▶ Job item: The lines to repeat are those below from the one containing "về nhà, tôi" down to the one containing "hơn là tên của cô dâu lại là tên của vợ tôi!", both included; reproduce them exactly and nothing else.

Transcribed page contents
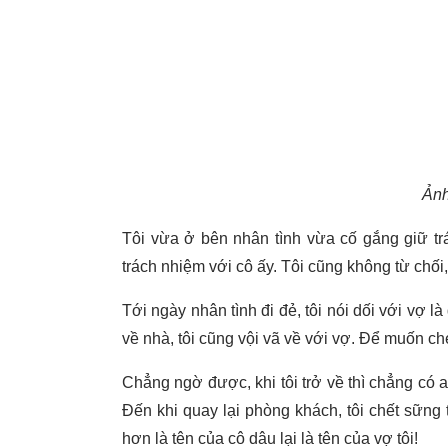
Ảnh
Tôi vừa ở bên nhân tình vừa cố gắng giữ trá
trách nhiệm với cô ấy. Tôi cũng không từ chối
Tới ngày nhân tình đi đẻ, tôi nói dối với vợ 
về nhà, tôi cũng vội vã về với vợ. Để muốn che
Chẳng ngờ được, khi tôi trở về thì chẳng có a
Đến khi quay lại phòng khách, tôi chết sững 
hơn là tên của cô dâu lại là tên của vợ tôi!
--
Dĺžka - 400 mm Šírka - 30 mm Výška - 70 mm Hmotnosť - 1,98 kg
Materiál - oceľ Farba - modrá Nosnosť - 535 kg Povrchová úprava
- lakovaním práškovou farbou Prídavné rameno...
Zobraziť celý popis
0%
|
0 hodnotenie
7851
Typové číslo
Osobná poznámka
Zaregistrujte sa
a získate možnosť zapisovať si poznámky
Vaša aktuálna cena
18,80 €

▶ Answer below:
về nhà, tôi cũng vội vã về với vợ. Để muốn che
Chẳng ngờ được, khi tôi trở về thì chẳng có a
Đến khi quay lại phòng khách, tôi chết sững 
hơn là tên của cô dâu lại là tên của vợ tôi!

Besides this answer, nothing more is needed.